I sup­pose Mil­bank thinks that “peasants” is a euphemism for San­danistas. But that’s a pretty seri­ous hermeneu­ti­cal leap–at least the dis­tance from “trade unionist” to “Communist,” if not more. Why not inter­pret Wright to mean what he says, that they stood with the peas­ants who were being killed by the Con­tras and the Sal­vado­ran government?

He renewed his belief that the gov­ern­ment cre­ated AIDS as a means of geno­cide against people of color (”I believe our gov­ern­ment is capa­ble of doing anything”).

See above for what Wright said about the first part of this. But it’s worth includ­ing the full con­text of the quote Mil­bank cites, which makes it sound much more rea­son­able: “Based on this Tuskegee exper­i­ment and based on what has hap­pened to Africans in this coun­try, I believe our gov­ern­ment is capa­ble of doing anything.”

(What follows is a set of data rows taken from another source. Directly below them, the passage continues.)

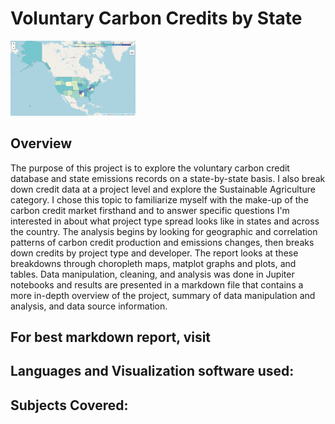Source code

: # Voluntary Carbon Credits by State

<img src="https://github.com/Jemulcrone/data-and-gis-analyst-portfolio/blob/main/carbon-credits-python/rec_change_map_4.png" width="200" />


## Overview
The purpose of this project is to explore the voluntary carbon credit database and state emissions records on a state-by-state basis. I also break down credit data at a project level and explore the Sustainable Agriculture category. I chose this topic to familiarize myself with the make-up of the carbon credit market firsthand and to answer specific questions I'm interested in about what project type spread looks like in states and across the country. The analysis begins by looking for geographic and correlation patterns of carbon credit production and emissions changes, then breaks down credits by project type and developer. The report looks at these breakdowns through choropleth maps, matplot graphs and plots, and tables.  Data manipulation, cleaning, and analysis was done in Jupiter notebooks and results are presented in a markdown file that contains a more in-depth overview of the project, summary of data manipulation and analysis, and data source information. 

## For best markdown report, visit 

## Languages and Visualization software used: 

## Subjects Covered:

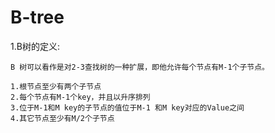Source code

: B-tree
===

1.B树的定义:

    B 树可以看作是对2-3查找树的一种扩展，即他允许每个节点有M-1个子节点。
    
    1.根节点至少有两个子节点
    2.每个节点有M-1个key，并且以升序排列
    3.位于M-1和M key的子节点的值位于M-1 和M key对应的Value之间
    4.其它节点至少有M/2个子节点
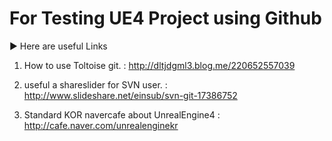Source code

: 

# For Testing UE4 Project using Github

▶ Here are useful Links
1. How to use Toltoise git.
: http://dltjdgml3.blog.me/220652557039

2. useful a shareslider for SVN user.
: http://www.slideshare.net/einsub/svn-git-17386752

3. Standard KOR navercafe about UnrealEngine4
: http://cafe.naver.com/unrealenginekr


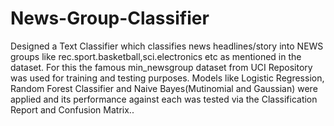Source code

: # News-Group-Classifier
Designed a Text Classifier which classifies news headlines/story into NEWS groups like rec.sport.basketball,sci.electronics etc as mentioned in the dataset. For this the famous min_newsgroup dataset from UCI Repository was used for training and testing purposes. Models like Logistic Regression, Random Forest Classifier and Naive Bayes(Mutinomial and Gaussian) were applied and its performance against each was tested via the Classification Report and Confusion Matrix..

And he vig­or­ously renewed demands for an apol­ogy for slav­ery: “Britain has apol­o­gized to Africans. But this country’s lead­ers have refused to apol­o­gize. So until that apol­ogy comes, I’m not going to keep step­ping on your foot and asking you, does this hurt, do you for­give me for step­ping on your foot, if I’m still step­ping on your foot. Under­stand that? Capisce?”

Again, I’m a little con­fused as to what the object of Milbank’s cen­sure is. Does he think that the gov­ern­ment shouldn’t apol­o­gize for slavery?

Capisce, rev­erend. All too well.

Ital­ian sole­cisms are the least of Milbank’s prob­lems, but for the record, that should be “Capisco, reverend,” or pos­si­bly “Capiamo, reverend.”

And “All too well”? Can’t help you there, captain.